Referring to Obama's soft-pedaling of the fair-trade position he embraced in the primary campaign, Easton writes, "That tone stands in marked contrast to his primary campaign's anti-NAFTA fusillades. The pact creating a North American free-trade zone was President Bill Clinton's signature accomplishment, but NAFTA is also the bugaboo of union leaders, grassroots activists and Midwesterners who blame free trade for the factory closings they see in their hometowns.

"The Democratic candidates fought hard to win over those factions of their party, with Obama generally following Hillary Clinton's lead in setting a protectionist tone. In February, as the campaign moved into the Rust Belt, both candidates vowed to invoke a six-month opt-out clause ('as a hammer,' in Obama's words) to pressure Canada and Mexico to make concessions. ... Now, however, Obama says he doesn't believe in unilaterally reopening NAFTA."

As David Sirota, the author of a terrific new book on populist anger at Washington's trade and economic policies, The Uprising, correctly observes, "Here you have a policy -- NAFTA -- that is among the most unpopular policies of the last generation, according to polls. Here you have a candidate who campaigned against it in the primary. And within weeks of getting the general election, here you have that same candidate running to Corporate America's magazine of record to reassure Wall Street about that same policy. This is precisely what the populist uprising that I describe in my new book is all about -- a backlash to this kind of politics."

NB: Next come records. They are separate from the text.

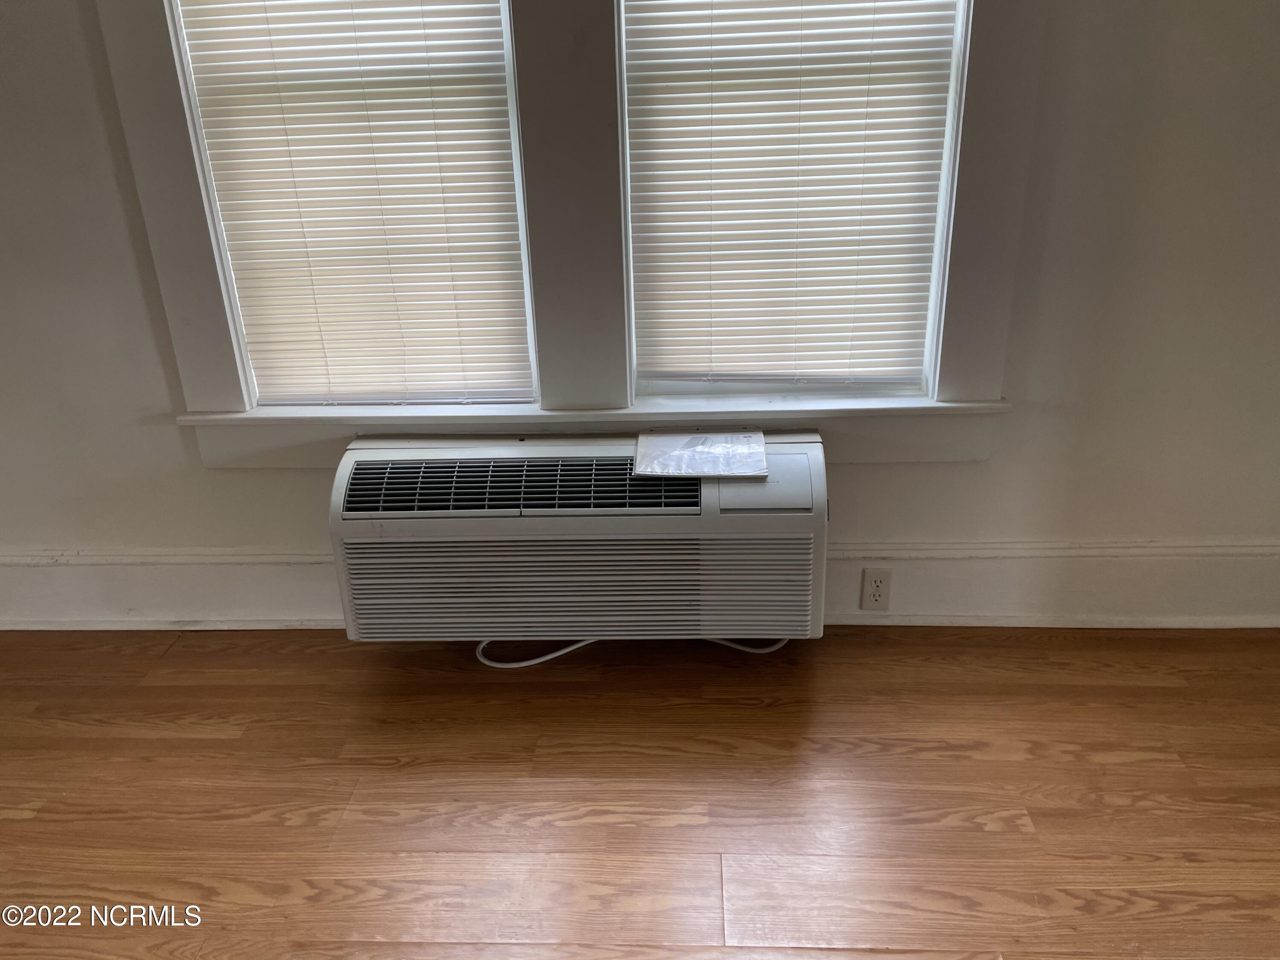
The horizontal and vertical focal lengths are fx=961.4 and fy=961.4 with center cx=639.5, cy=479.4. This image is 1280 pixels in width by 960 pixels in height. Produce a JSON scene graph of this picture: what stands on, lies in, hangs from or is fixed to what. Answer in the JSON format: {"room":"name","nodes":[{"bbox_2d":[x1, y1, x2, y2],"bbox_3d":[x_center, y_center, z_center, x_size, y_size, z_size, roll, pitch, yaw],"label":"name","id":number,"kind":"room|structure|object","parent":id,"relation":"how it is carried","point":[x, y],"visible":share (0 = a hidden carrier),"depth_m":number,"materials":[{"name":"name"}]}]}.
{"room":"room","nodes":[
{"label":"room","id":0,"kind":"room"},
{"bbox_2d":[0,625,1279,959],"bbox_3d":[-0.399,1.201,0.732,5.994,0.101,4.636,0,23,3],"label":"floor","id":1,"kind":"structure","parent":0,"point":[162,687],"depth_m":1.91,"materials":[{"name":"brown wood"}]},
{"bbox_2d":[474,637,788,666],"bbox_3d":[-0.004,0.373,2.426,0.815,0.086,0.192,-5,23,-9],"label":"power cord","id":2,"kind":"object","parent":1,"relation":"on","point":[496,665],"visible":0.28,"depth_m":2.37,"materials":[{"name":"white plastic"}]},
{"bbox_2d":[0,0,1279,624],"bbox_3d":[-0.323,-0.741,2.170,5.293,2.456,0.186,0,23,3],"label":"wall","id":3,"kind":"structure","parent":0,"point":[897,487],"depth_m":2.22,"materials":[{"name":"paint"}]},
{"bbox_2d":[168,0,542,407],"bbox_3d":[-0.612,-0.836,2.124,0.714,1.443,0.089,0,23,3],"label":"left window","id":4,"kind":"structure","parent":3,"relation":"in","point":[520,229],"depth_m":2.19,"materials":[{"name":"white"}]},
{"bbox_2d":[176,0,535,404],"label":"window blind","id":5,"kind":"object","parent":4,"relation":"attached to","point":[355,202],"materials":[{"name":"white plastic"}]},
{"bbox_2d":[96,0,1046,466],"bbox_3d":[-0.150,-0.892,2.023,1.899,1.785,0.162,0,23,3],"label":"window frame","id":6,"kind":"structure","parent":3,"relation":"attached to","point":[194,221],"depth_m":2.13,"materials":[{"name":"paint"}]},
{"bbox_2d":[329,430,825,643],"bbox_3d":[-0.123,0.116,2.319,1.156,0.454,0.403,0,23,3],"label":"air conditioner","id":7,"kind":"object","parent":3,"relation":"attached to","point":[793,455],"visible":0.92,"depth_m":2.16,"materials":[{"name":"white"}]},
{"bbox_2d":[634,429,769,477],"bbox_3d":[0.138,-0.063,2.168,0.281,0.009,0.237,0,23,3],"label":"paper sheet","id":8,"kind":"object","parent":7,"relation":"on","point":[761,445],"visible":0.99,"depth_m":2.15,"materials":[{"name":"paper"}]},
{"bbox_2d":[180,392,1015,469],"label":"window sill","id":9,"kind":"structure","parent":3,"relation":"attached to","point":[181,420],"depth_m":2.27,"materials":[{"name":"white paint"}]},
{"bbox_2d":[0,539,1279,632],"bbox_3d":[-0.157,0.281,2.463,4.786,0.221,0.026,0,23,3],"label":"baseboard","id":10,"kind":"structure","parent":3,"relation":"attached to","point":[226,568],"depth_m":2.42,"materials":[{"name":"white paint"}]},
{"bbox_2d":[859,567,892,610],"bbox_3d":[0.590,0.275,2.402,0.069,0.114,0.008,0,23,3],"label":"electrical outlet","id":11,"kind":"object","parent":10,"relation":"attached to","point":[875,598],"visible":0.98,"depth_m":2.40,"materials":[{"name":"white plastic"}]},
{"bbox_2d":[617,0,973,399],"bbox_3d":[0.312,-0.849,2.064,0.719,1.404,0.093,0,23,3],"label":"right window","id":12,"kind":"structure","parent":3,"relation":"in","point":[929,326],"depth_m":2.21,"materials":[{"name":"white"}]},
{"bbox_2d":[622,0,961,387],"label":"window blind","id":13,"kind":"object","parent":12,"relation":"attached to","point":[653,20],"visible":0.94,"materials":[{"name":"white plastic"}]}
]}

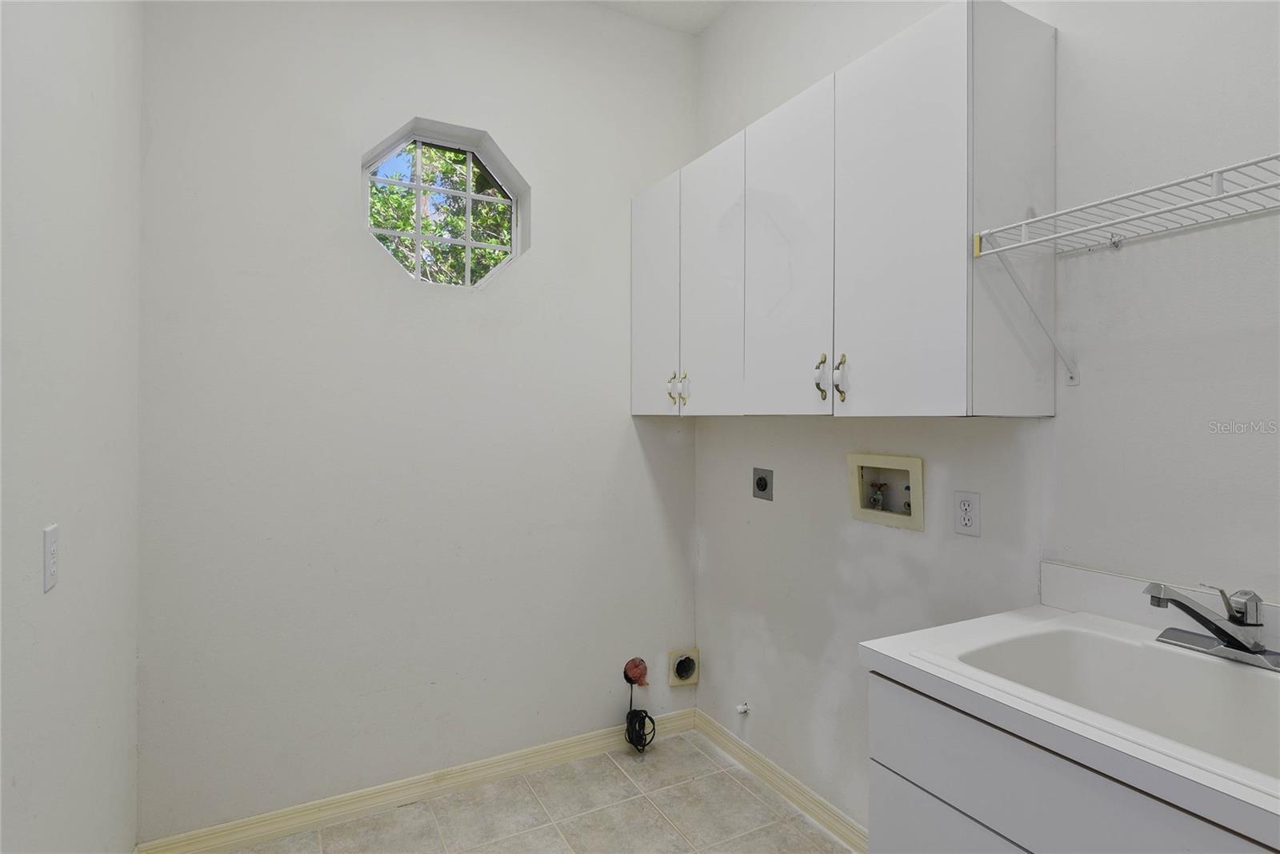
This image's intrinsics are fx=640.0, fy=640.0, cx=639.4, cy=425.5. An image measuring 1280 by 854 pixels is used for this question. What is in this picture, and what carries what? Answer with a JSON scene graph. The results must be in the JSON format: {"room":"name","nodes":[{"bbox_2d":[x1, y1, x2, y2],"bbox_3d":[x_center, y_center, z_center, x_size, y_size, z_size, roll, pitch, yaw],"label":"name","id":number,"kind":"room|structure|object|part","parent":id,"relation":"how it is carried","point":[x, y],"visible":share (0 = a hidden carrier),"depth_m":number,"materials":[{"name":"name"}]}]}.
{"room":"laundry room","nodes":[
{"label":"laundry room","id":0,"kind":"room"},
{"bbox_2d":[0,0,143,853],"bbox_3d":[-0.803,-0.192,0.496,0.129,3.074,3.379,0,0,-28],"label":"left wall","id":1,"kind":"structure","parent":0,"point":[131,658],"depth_m":1.32,"materials":[{"name":"white paint"}]},
{"bbox_2d":[42,524,59,591],"bbox_3d":[-1.113,0.249,1.214,0.009,0.115,0.070,0,0,-28],"label":"wall outlet","id":2,"kind":"object","parent":1,"relation":"attached to","point":[54,554],"visible":0.98,"depth_m":1.20,"materials":[{"name":"white plastic"}]},
{"bbox_2d":[132,0,700,845],"bbox_3d":[-0.654,-0.194,2.443,2.111,3.054,0.160,0,0,-28],"label":"back wall","id":3,"kind":"structure","parent":0,"point":[351,234],"depth_m":2.22,"materials":[{"name":"white paint"}]},
{"bbox_2d":[136,705,699,853],"bbox_3d":[-0.604,1.288,2.369,1.997,0.090,0.014,0,0,-28],"label":"baseboard","id":4,"kind":"structure","parent":3,"relation":"attached to","point":[377,790],"depth_m":2.24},
{"bbox_2d":[360,118,529,288],"bbox_3d":[-0.730,-0.799,2.405,0.614,0.605,0.119,0,0,-28],"label":"octagonal window","id":5,"kind":"structure","parent":3,"relation":"in","point":[419,185],"depth_m":2.42,"materials":[{"name":"glass"}]},
{"bbox_2d":[622,656,648,686],"bbox_3d":[-0.016,1.035,2.689,0.107,0.116,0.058,0,0,-28],"label":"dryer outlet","id":6,"kind":"object","parent":3,"relation":"in","point":[634,666],"visible":0.94,"depth_m":2.69,"materials":[{"name":"red"}]},
{"bbox_2d":[624,661,655,751],"bbox_3d":[-0.006,1.173,2.659,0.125,0.306,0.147,0,0,-28],"label":"black cable","id":7,"kind":"object","parent":6,"relation":"hanging from","point":[630,713],"visible":0.99,"depth_m":2.64,"materials":[{"name":"black plastic"}]},
{"bbox_2d":[668,647,699,685],"bbox_3d":[0.193,1.051,2.795,0.146,0.154,0.039,0,0,-28],"label":"dryer vent","id":8,"kind":"object","parent":3,"relation":"in","point":[680,670],"visible":0.98,"depth_m":2.79,"materials":[{"name":"beige plastic"}]},
{"bbox_2d":[197,724,860,853],"bbox_3d":[0.079,1.390,1.015,2.233,0.102,3.342,0,0,-28],"label":"floor","id":9,"kind":"structure","parent":0,"point":[740,792],"depth_m":2.18,"materials":[{"name":"beige tile"}]},
{"bbox_2d":[864,664,1278,853],"bbox_3d":[0.888,0.896,0.934,0.602,0.872,0.900,0,0,-28],"label":"base cabinet","id":10,"kind":"object","parent":9,"relation":"on","point":[895,800],"visible":0.58,"depth_m":1.01,"materials":[{"name":"paint"}]},
{"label":"lower cabinet door","id":11,"kind":"part","parent":10,"relation":"part of","materials":[{"name":"white paint"}]},
{"bbox_2d":[858,580,1279,847],"bbox_3d":[0.914,0.400,1.018,0.600,0.116,0.864,0,0,-28],"label":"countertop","id":12,"kind":"structure","parent":10,"relation":"on","point":[1055,613],"depth_m":1.00,"materials":[{"name":"white"}]},
{"bbox_2d":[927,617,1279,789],"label":"sink","id":13,"kind":"object","parent":12,"relation":"in","point":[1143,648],"visible":0.71,"depth_m":1.14,"materials":[{"name":"white ceramic"}]},
{"bbox_2d":[1144,580,1279,670],"bbox_3d":[1.008,0.341,1.125,0.195,0.131,0.216,0,0,-28],"label":"faucet","id":14,"kind":"object","parent":13,"relation":"on","point":[1190,613],"visible":0.99,"depth_m":1.12,"materials":[{"name":"silver metal"}]},
{"bbox_2d":[587,0,738,34],"bbox_3d":[0.059,-1.763,1.027,2.479,0.110,3.373,0,0,-28],"label":"ceiling","id":15,"kind":"structure","parent":0,"point":[674,6],"depth_m":2.65,"materials":[{"name":"white paint"}]},
{"bbox_2d":[691,0,1279,838],"bbox_3d":[1.025,-0.193,1.520,0.133,3.100,3.294,0,0,-28],"label":"right wall","id":16,"kind":"structure","parent":0,"point":[718,543],"depth_m":1.49,"materials":[{"name":"white paint"}]},
{"bbox_2d":[735,701,750,714],"bbox_3d":[0.405,1.114,2.525,0.043,0.039,0.039,0,0,-28],"label":"gas valve","id":17,"kind":"object","parent":16,"relation":"attached to","point":[742,708],"visible":0.98,"depth_m":2.52,"materials":[{"name":"white plastic"}]},
{"bbox_2d":[752,466,773,500],"bbox_3d":[0.462,0.219,2.425,0.012,0.120,0.113,0,0,-28],"label":"dryer outlet","id":18,"kind":"object","parent":16,"relation":"attached to","point":[760,484],"visible":0.98,"depth_m":2.42,"materials":[{"name":"grey metal"}]},
{"bbox_2d":[694,707,867,850],"bbox_3d":[0.575,1.298,2.223,0.015,0.087,1.377,0,0,-28],"label":"baseboard","id":19,"kind":"structure","parent":16,"relation":"attached to","point":[827,807],"depth_m":2.30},
{"bbox_2d":[628,0,1059,416],"bbox_3d":[0.459,-0.478,2.058,0.352,0.904,1.464,0,0,-28],"label":"upper cabinet","id":20,"kind":"object","parent":16,"relation":"attached to","point":[942,379],"visible":0.97,"depth_m":1.58,"materials":[{"name":"white paint"}]},
{"bbox_3d":[0.052,-0.438,2.423,0.031,0.918,0.344,0,0,-28],"label":"cabinet door","id":21,"kind":"part","parent":20,"relation":"part of","materials":[{"name":"white laminate"}]},
{"bbox_3d":[0.109,-0.127,2.307,0.028,0.113,0.026,0,0,-28],"label":"handle","id":22,"kind":"part","parent":20,"relation":"part of","materials":[{"name":"metal"}]},
{"bbox_3d":[0.154,-0.126,2.272,0.030,0.116,0.027,0,0,-28],"label":"handle","id":23,"kind":"part","parent":20,"relation":"part of","materials":[{"name":"metal"}]},
{"bbox_3d":[0.227,-0.439,2.179,0.033,0.940,0.346,0,0,-28],"label":"cabinet door","id":24,"kind":"part","parent":20,"relation":"part of","materials":[{"name":"white laminate"}]},
{"bbox_3d":[0.414,-0.447,1.877,0.026,0.964,0.382,0,0,-28],"label":"cabinet door","id":25,"kind":"part","parent":20,"relation":"part of","materials":[{"name":"white laminate"}]},
{"bbox_3d":[0.486,-0.129,1.730,0.027,0.120,0.028,0,0,-28],"label":"handle","id":26,"kind":"part","parent":20,"relation":"part of","materials":[{"name":"metal"}]},
{"bbox_3d":[0.520,-0.121,1.663,0.028,0.121,0.027,0,0,-28],"label":"handle","id":27,"kind":"part","parent":20,"relation":"part of","materials":[{"name":"metal"}]},
{"bbox_3d":[0.597,-0.457,1.545,0.028,0.961,0.377,0,0,-28],"label":"cabinet door","id":28,"kind":"part","parent":20,"relation":"part of","materials":[{"name":"white laminate"}]},
{"bbox_2d":[847,452,923,530],"bbox_3d":[0.759,0.194,1.955,0.092,0.211,0.273,0,0,-28],"label":"washer outlet box","id":29,"kind":"object","parent":16,"relation":"in","point":[898,458],"visible":0.92,"depth_m":1.96,"materials":[{"name":"beige plastic"}]},
{"bbox_2d":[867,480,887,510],"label":"water valve","id":30,"kind":"object","parent":29,"relation":"in","point":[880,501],"visible":0.91,"depth_m":1.99,"materials":[{"name":"metal"}]},
{"bbox_2d":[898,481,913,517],"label":"water valve","id":31,"kind":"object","parent":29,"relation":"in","point":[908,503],"visible":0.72,"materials":[{"name":"silver metal"}]},
{"bbox_2d":[952,489,980,535],"bbox_3d":[0.852,0.228,1.670,0.009,0.115,0.072,0,0,-28],"label":"wall socket","id":32,"kind":"object","parent":16,"relation":"attached to","point":[962,503],"visible":0.97,"depth_m":1.67,"materials":[{"name":"white plastic"}]},
{"bbox_2d":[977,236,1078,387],"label":"shelf bracket","id":33,"kind":"object","parent":16,"relation":"attached to","point":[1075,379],"visible":0.94,"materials":[{"name":"white metal"}]},
{"bbox_2d":[972,153,1279,386],"bbox_3d":[1.070,-0.256,0.994,0.322,0.319,0.959,0,0,-28],"label":"wire shelf","id":34,"kind":"object","parent":16,"relation":"attached to","point":[1178,182],"visible":0.99,"depth_m":1.21,"materials":[{"name":"white metal"}]},
{"bbox_2d":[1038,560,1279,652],"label":"backsplash","id":35,"kind":"structure","parent":16,"relation":"attached to","point":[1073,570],"depth_m":1.36,"materials":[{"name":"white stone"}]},
{"label":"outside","id":36,"kind":"structure","parent":0,"visible":0},
{"label":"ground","id":37,"kind":"structure","parent":36,"visible":0},
{"bbox_2d":[367,141,514,284],"bbox_3d":[-1.847,-1.341,5.635,3.927,5.279,3.295,0,0,-28],"label":"tree","id":38,"kind":"object","parent":37,"relation":"on","point":[397,227],"visible":0.2,"depth_m":5.34,"materials":[{"name":"green plant"}]}
]}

The McCain camp is already suggesting his Democratic rival is hypocritical, at best, when it comes to trade policy. The Fortune interview will add fuel to the fire.

If Obama does not change his tune, he's likely to get burned in Ohio, Wisconsin and other states where primary surveys showed that the vast majority of Democratic, Republican and independent voters felt that the radically pro-corporate free trade policies of the Clinton and Bush years had harmed rather than helped America.